(Collected data entries)
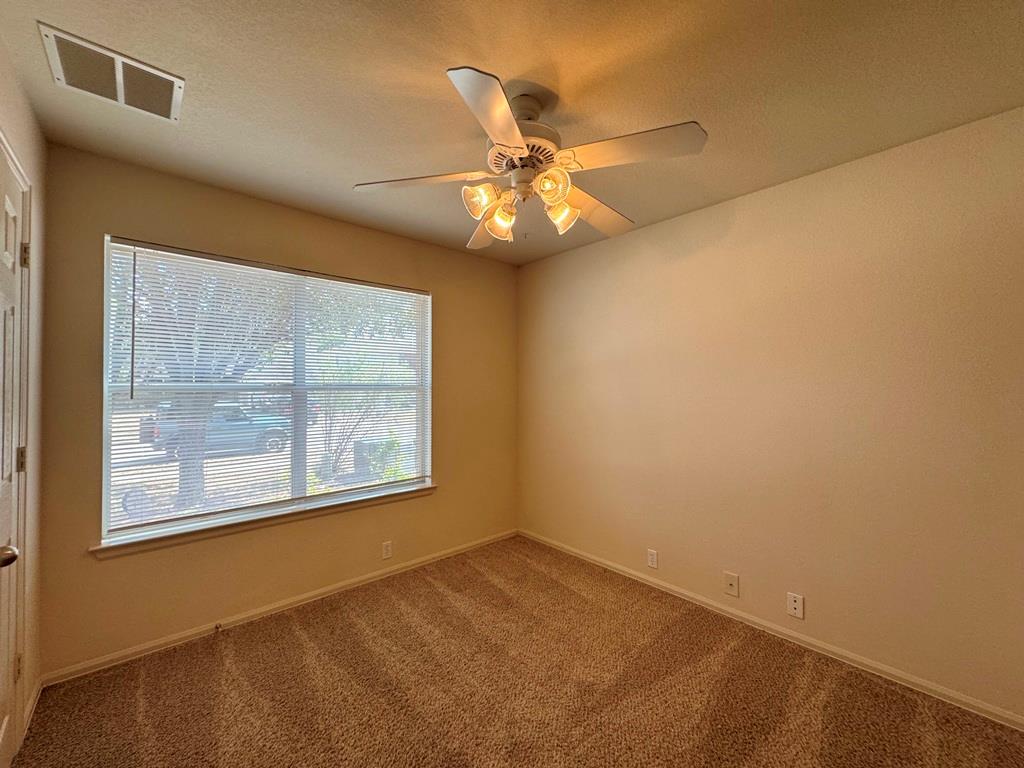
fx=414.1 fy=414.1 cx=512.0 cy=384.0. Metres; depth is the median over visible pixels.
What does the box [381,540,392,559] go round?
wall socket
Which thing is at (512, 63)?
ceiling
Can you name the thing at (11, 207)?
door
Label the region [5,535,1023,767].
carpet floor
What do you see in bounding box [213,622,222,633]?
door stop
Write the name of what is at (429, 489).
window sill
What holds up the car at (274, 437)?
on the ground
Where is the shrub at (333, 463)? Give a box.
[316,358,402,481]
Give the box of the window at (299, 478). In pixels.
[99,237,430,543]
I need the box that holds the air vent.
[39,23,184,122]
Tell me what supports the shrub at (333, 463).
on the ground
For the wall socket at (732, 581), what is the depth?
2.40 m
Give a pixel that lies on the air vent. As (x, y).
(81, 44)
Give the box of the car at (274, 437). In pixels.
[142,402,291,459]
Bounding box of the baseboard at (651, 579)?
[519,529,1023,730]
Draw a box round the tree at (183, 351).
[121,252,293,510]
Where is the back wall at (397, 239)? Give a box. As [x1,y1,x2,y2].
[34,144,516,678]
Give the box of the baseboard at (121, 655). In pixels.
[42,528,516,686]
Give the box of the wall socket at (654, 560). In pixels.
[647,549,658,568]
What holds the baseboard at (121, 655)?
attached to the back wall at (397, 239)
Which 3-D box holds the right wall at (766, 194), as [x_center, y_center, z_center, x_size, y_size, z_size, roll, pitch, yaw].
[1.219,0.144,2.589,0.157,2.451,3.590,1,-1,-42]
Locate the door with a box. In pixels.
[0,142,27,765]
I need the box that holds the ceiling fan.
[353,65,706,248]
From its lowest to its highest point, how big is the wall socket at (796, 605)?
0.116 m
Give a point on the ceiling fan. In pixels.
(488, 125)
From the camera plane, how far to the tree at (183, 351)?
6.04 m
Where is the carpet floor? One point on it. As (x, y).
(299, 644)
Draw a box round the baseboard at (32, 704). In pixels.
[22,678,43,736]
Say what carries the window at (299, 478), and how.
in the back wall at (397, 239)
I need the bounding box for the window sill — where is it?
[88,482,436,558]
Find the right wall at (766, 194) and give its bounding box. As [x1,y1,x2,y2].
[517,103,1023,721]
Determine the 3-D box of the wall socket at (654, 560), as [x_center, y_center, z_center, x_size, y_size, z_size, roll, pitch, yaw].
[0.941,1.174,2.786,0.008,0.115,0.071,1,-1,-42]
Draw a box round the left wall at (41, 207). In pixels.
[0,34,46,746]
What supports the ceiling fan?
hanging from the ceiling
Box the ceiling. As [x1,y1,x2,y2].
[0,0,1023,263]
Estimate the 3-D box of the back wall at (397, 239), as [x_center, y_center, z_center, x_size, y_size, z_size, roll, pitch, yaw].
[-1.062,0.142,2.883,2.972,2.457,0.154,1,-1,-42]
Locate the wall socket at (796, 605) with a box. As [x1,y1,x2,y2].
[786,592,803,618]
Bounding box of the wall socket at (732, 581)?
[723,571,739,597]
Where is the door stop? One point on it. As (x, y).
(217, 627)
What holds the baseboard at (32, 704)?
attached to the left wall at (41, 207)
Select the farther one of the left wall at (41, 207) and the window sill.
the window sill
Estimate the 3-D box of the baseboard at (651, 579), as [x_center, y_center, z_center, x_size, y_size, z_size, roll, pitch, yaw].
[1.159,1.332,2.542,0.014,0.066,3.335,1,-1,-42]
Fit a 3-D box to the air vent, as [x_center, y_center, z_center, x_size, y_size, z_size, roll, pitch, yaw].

▶ **Aim of the task**
A verbatim copy of every record above is required, with all pictures omitted.

▶ **Task response**
fx=414.1 fy=414.1 cx=512.0 cy=384.0. Metres; depth is the median over visible pixels.
What does the box [381,540,392,559] go round?
wall socket
Which thing is at (512, 63)?
ceiling
Can you name the thing at (11, 207)?
door
Label the region [5,535,1023,767].
carpet floor
What do you see in bounding box [213,622,222,633]?
door stop
Write the name of what is at (429, 489).
window sill
What holds up the car at (274, 437)?
on the ground
Where is the shrub at (333, 463)? Give a box.
[316,358,402,481]
Give the box of the window at (299, 478). In pixels.
[99,237,430,543]
I need the box that holds the air vent.
[39,23,184,122]
Tell me what supports the shrub at (333, 463).
on the ground
For the wall socket at (732, 581), what is the depth?
2.40 m
Give a pixel that lies on the air vent. As (x, y).
(81, 44)
Give the box of the car at (274, 437). In pixels.
[142,402,291,459]
Bounding box of the baseboard at (651, 579)?
[519,529,1023,730]
Draw a box round the tree at (183, 351).
[121,252,293,510]
Where is the back wall at (397, 239)? Give a box. As [x1,y1,x2,y2].
[34,144,516,678]
Give the box of the baseboard at (121, 655). In pixels.
[42,528,516,686]
Give the box of the wall socket at (654, 560). In pixels.
[647,549,658,568]
What holds the baseboard at (121, 655)?
attached to the back wall at (397, 239)
Which 3-D box holds the right wall at (766, 194), as [x_center, y_center, z_center, x_size, y_size, z_size, roll, pitch, yaw].
[1.219,0.144,2.589,0.157,2.451,3.590,1,-1,-42]
Locate the door with a box. In pixels.
[0,142,27,765]
I need the box that holds the ceiling fan.
[353,65,706,248]
From its lowest to its highest point, how big is the wall socket at (796, 605)?
0.116 m
Give a point on the ceiling fan. In pixels.
(488, 125)
From the camera plane, how far to the tree at (183, 351)?
6.04 m
Where is the carpet floor? One point on it. As (x, y).
(299, 644)
Draw a box round the baseboard at (32, 704). In pixels.
[22,678,43,736]
Say what carries the window at (299, 478), and how.
in the back wall at (397, 239)
I need the bounding box for the window sill — where is it?
[88,482,436,558]
Find the right wall at (766, 194) and give its bounding box. As [x1,y1,x2,y2].
[517,103,1023,721]
Determine the 3-D box of the wall socket at (654, 560), as [x_center, y_center, z_center, x_size, y_size, z_size, roll, pitch, yaw].
[0.941,1.174,2.786,0.008,0.115,0.071,1,-1,-42]
Draw a box round the left wall at (41, 207). In pixels.
[0,34,46,746]
What supports the ceiling fan?
hanging from the ceiling
Box the ceiling. As [x1,y1,x2,y2].
[0,0,1023,263]
Estimate the 3-D box of the back wall at (397, 239), as [x_center, y_center, z_center, x_size, y_size, z_size, roll, pitch, yaw].
[-1.062,0.142,2.883,2.972,2.457,0.154,1,-1,-42]
Locate the wall socket at (796, 605) with a box. As [x1,y1,x2,y2].
[786,592,803,618]
Bounding box of the wall socket at (732, 581)?
[723,571,739,597]
Where is the door stop? One point on it. As (x, y).
(217, 627)
What holds the baseboard at (32, 704)?
attached to the left wall at (41, 207)
Select the farther one of the left wall at (41, 207) and the window sill.
the window sill
Estimate the 3-D box of the baseboard at (651, 579), as [x_center, y_center, z_center, x_size, y_size, z_size, roll, pitch, yaw].
[1.159,1.332,2.542,0.014,0.066,3.335,1,-1,-42]
Fit a 3-D box to the air vent, as [x_center, y_center, z_center, x_size, y_size, z_size, roll, pitch, yaw].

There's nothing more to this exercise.